• TASK DETAILS: List every line below containing "https".

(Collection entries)

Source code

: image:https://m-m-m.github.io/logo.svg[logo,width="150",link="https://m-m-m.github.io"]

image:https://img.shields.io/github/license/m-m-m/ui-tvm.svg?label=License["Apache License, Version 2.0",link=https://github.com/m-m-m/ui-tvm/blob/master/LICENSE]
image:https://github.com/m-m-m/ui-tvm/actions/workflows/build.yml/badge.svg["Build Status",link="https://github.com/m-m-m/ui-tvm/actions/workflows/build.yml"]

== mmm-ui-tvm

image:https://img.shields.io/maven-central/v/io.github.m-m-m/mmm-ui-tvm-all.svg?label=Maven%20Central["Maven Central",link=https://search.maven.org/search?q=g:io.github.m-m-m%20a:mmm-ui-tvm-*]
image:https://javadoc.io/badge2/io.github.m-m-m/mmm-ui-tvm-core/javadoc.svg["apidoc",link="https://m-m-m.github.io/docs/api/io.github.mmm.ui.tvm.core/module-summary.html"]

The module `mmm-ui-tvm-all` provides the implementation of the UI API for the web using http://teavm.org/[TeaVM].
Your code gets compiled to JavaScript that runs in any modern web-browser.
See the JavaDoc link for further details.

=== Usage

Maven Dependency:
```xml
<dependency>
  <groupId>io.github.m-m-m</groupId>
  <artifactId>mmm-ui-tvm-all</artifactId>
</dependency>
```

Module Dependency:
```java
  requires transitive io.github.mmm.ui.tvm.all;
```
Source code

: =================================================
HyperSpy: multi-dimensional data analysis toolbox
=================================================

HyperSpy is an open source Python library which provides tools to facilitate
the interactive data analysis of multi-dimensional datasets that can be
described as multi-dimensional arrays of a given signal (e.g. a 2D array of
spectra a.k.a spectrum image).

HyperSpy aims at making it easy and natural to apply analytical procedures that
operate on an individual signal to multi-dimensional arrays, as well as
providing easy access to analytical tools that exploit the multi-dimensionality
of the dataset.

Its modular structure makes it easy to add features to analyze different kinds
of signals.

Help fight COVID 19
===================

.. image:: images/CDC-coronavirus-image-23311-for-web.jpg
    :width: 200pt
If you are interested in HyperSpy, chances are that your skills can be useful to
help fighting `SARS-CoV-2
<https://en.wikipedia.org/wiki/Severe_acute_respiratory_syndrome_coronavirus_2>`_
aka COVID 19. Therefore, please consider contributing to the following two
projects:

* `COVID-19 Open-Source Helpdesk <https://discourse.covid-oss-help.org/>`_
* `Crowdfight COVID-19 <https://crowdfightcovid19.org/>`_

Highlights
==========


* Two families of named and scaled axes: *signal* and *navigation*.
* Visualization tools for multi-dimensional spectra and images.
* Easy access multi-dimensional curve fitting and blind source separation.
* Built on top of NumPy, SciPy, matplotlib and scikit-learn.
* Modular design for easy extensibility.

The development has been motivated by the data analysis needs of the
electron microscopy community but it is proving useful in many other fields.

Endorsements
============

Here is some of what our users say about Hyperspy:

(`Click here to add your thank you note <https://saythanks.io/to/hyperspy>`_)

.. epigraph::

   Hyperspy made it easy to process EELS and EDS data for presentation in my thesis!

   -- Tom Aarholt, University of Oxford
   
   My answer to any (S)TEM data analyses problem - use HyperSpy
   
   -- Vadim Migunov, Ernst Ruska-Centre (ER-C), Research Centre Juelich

• EXERCISE RESULT:
: image:https://m-m-m.github.io/logo.svg[logo,width="150",link="https://m-m-m.github.io"]
image:https://img.shields.io/github/license/m-m-m/ui-tvm.svg?label=License["Apache License, Version 2.0",link=https://github.com/m-m-m/ui-tvm/blob/master/LICENSE]
image:https://github.com/m-m-m/ui-tvm/actions/workflows/build.yml/badge.svg["Build Status",link="https://github.com/m-m-m/ui-tvm/actions/workflows/build.yml"]
image:https://img.shields.io/maven-central/v/io.github.m-m-m/mmm-ui-tvm-all.svg?label=Maven%20Central["Maven Central",link=https://search.maven.org/search?q=g:io.github.m-m-m%20a:mmm-ui-tvm-*]
image:https://javadoc.io/badge2/io.github.m-m-m/mmm-ui-tvm-core/javadoc.svg["apidoc",link="https://m-m-m.github.io/docs/api/io.github.mmm.ui.tvm.core/module-summary.html"]
<https://en.wikipedia.org/wiki/Severe_acute_respiratory_syndrome_coronavirus_2>`_
* `COVID-19 Open-Source Helpdesk <https://discourse.covid-oss-help.org/>`_
* `Crowdfight COVID-19 <https://crowdfightcovid19.org/>`_
(`Click here to add your thank you note <https://saythanks.io/to/hyperspy>`_)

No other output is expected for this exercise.